Page images and extracted text:
.....
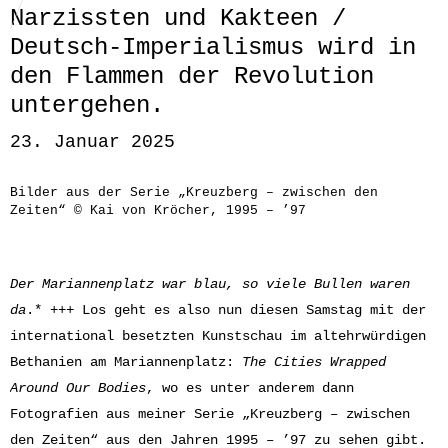
Narzissten und Kakteen /
Deutsch-Imperialismus wird in
den Flammen der Revolution
untergehen.
23. Januar 2025
Bilder aus der Serie „Kreuzberg – zwischen den
Zeiten“ © Kai von Kröcher, 1995 – ’97
Der Mariannenplatz war blau, so viele Bullen waren
da
.* +++ Los geht es also nun diesen Samstag mit der
international besetzten Kunstschau im altehrwürdigen
Bethanien am Mariannenplatz:
The Cities Wrapped
Around Our Bodies
, wo es unter anderem dann
Fotografien aus meiner Serie „Kreuzberg – zwischen
den Zeiten“ aus den Jahren 1995 – ’97 zu sehen gibt.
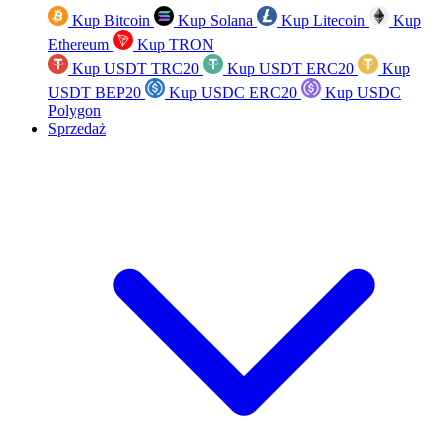
Kup Bitcoin
Kup Solana
Kup Litecoin
Kup
Ethereum
Kup TRON
Kup USDT TRC20
Kup USDT ERC20
Kup
USDT BEP20
Kup USDC ERC20
Kup USDC
Polygon
Sprzedaż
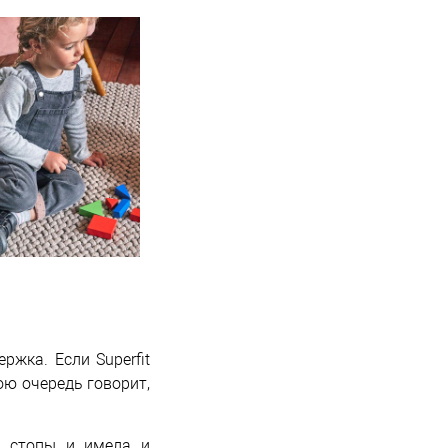
жка. Если Superfit
ою очередь говорит,
у стопы и имела и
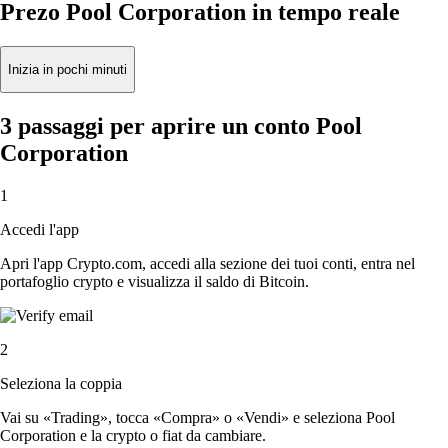
Prezo Pool Corporation in tempo reale
Inizia in pochi minuti
3 passaggi per aprire un conto Pool
Corporation
1
Accedi l'app
Apri l'app Crypto.com, accedi alla sezione dei tuoi conti, entra nel
portafoglio crypto e visualizza il saldo di Bitcoin.
2
Seleziona la coppia
Vai su «Trading», tocca «Compra» o «Vendi» e seleziona Pool
Corporation e la crypto o fiat da cambiare.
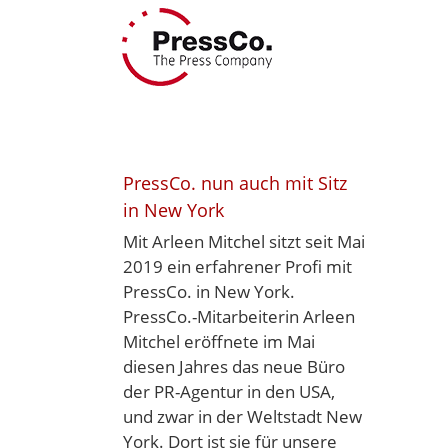
Skip
to
content
PressCo. nun auch mit Sitz
in New York
Mit Arleen Mitchel sitzt seit Mai
2019 ein erfahrener Profi mit
PressCo. in New York.
PressCo.-Mitarbeiterin Arleen
Mitchel eröffnete im Mai
diesen Jahres das neue Büro
der PR-Agentur in den USA,
und zwar in der Weltstadt New
York. Dort ist sie für unsere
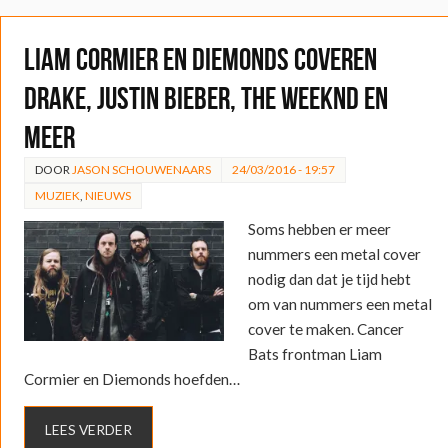
Liam Cormier en Diemonds coveren
Drake, Justin Bieber, The Weeknd en
meer
DOOR
JASON SCHOUWENAARS
24/03/2016 - 19:57
MUZIEK
,
NIEUWS
Soms hebben er meer
nummers een metal cover
nodig dan dat je tijd hebt
om van nummers een metal
cover te maken. Cancer
Bats frontman Liam
Cormier en Diemonds hoefden…
LEES VERDER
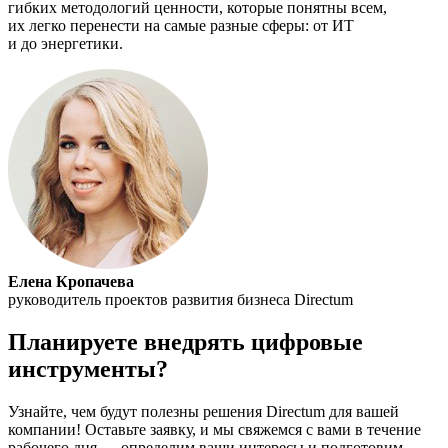
гибких методологий ценности, которые понятны всем,
их легко перенести на самые разные сферы: от ИТ
и до энергетики.
Елена Кропачева
руководитель проектов развития бизнеса Directum
Планируете внедрять цифровые
инструменты?
Узнайте, чем будут полезны решения Directum для вашей
компании! Оставьте заявку, и мы свяжемся с вами в течение
рабочего дня — определим ваши интересы и подготовим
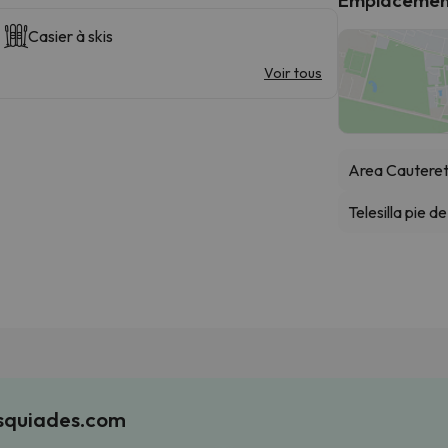
Casier à skis
Voir tous
Area Cauteret
Telesilla pie de
Esquiades.com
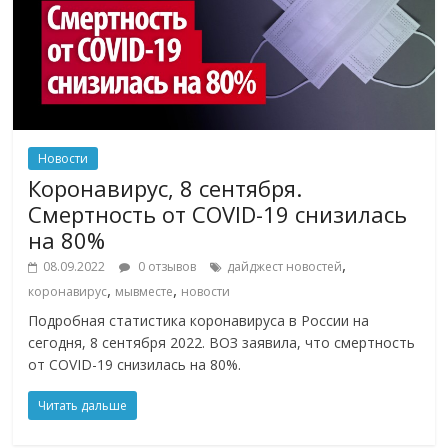
Новости
Коронавирус, 8 сентября.
Смертность от COVID-19 снизилась
на 80%
,
08.09.2022
0 отзывов
дайджест новостей
,
,
коронавирус
мывместе
новости
Подробная статистика коронавируса в России на
сегодня, 8 сентября 2022. ВОЗ заявила, что смертность
от COVID-19 снизилась на 80%.
Читать дальше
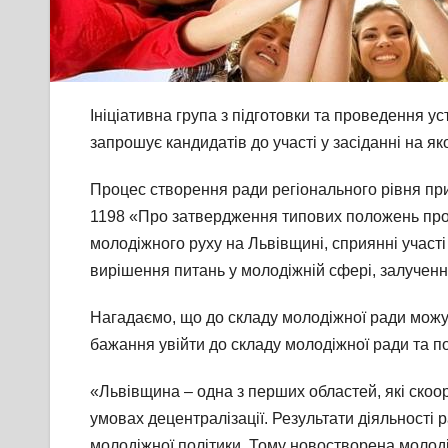
Ініціативна група з підготовки та проведення у
запрошує кандидатів до участі у засіданні на я
Процес створення ради регіонального рівня при
1198 «Про затвердження типових положень про м
молодіжного руху на Львівщині, сприянні участі
вирішення питань у молодіжній сфері, залученн
Нагадаємо, що до складу молодіжної ради можут
бажання увійти до складу молодіжної ради та п
«Львівщина – одна з перших областей, які ско
умовах децентралізації. Результати діяльності 
молодіжної політики. Тому новостворена молод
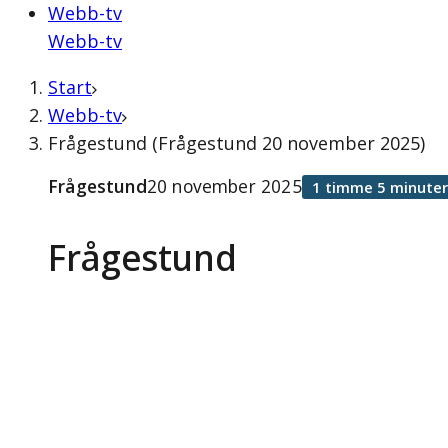
Webb-tv
Webb-tv
Start
Webb-tv
Frågestund (Frågestund 20 november 2025)
Frågestund
20 november 2025
1 timme 5 minuter
Frågestund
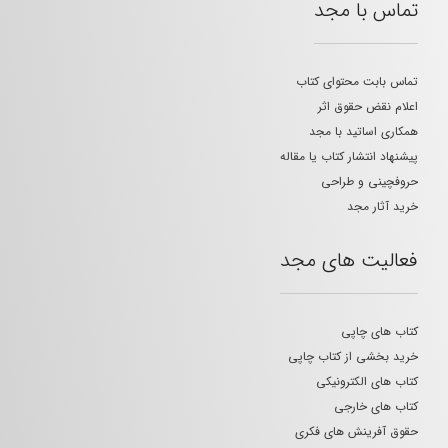
تماس با مجد
تماس بابت محتوای کتاب
اعلام نقض حقوق اثر
همکاری اساتید با مجد
پیشنهاد انتشار کتاب یا مقاله
حروفچینی و طراحی
خرید آثار مجد
فعالیت های مجد
کتاب های چاپی
خرید بخشی از کتاب چاپی
کتاب های الکترونیکی
کتاب های خارجی
حقوق آفرینش های فکری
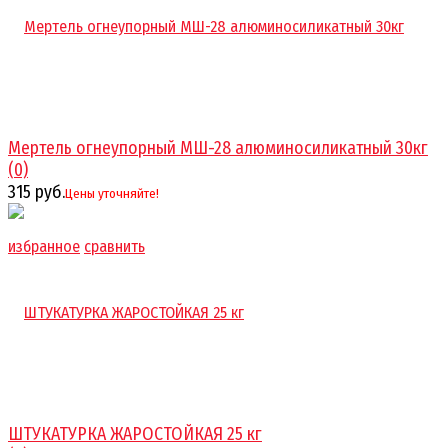
Мертель огнеупорный МШ-28 алюминосиликатный 30кг
(0)
315 руб.
Цены уточняйте!
избранное
сравнить
ШТУКАТУРКА ЖАРОСТОЙКАЯ 25 кг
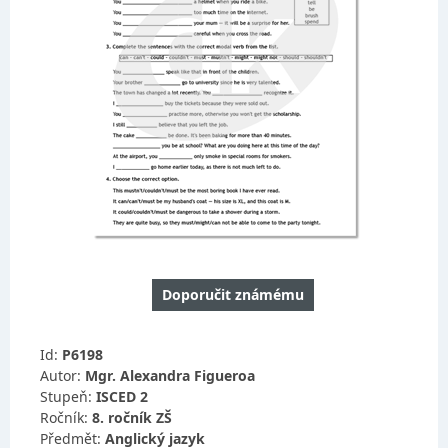
Doporučit známému
Id:
P6198
Autor:
Mgr. Alexandra Figueroa
Stupeň:
ISCED 2
Ročník:
8. ročník ZŠ
Předmět:
Anglický jazyk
.....
Task objective
Every line containing the string "USDT" is required; copy each such line from the data.

Result
Kup USDT TRC20
Kup USDT ERC20
USDT BEP20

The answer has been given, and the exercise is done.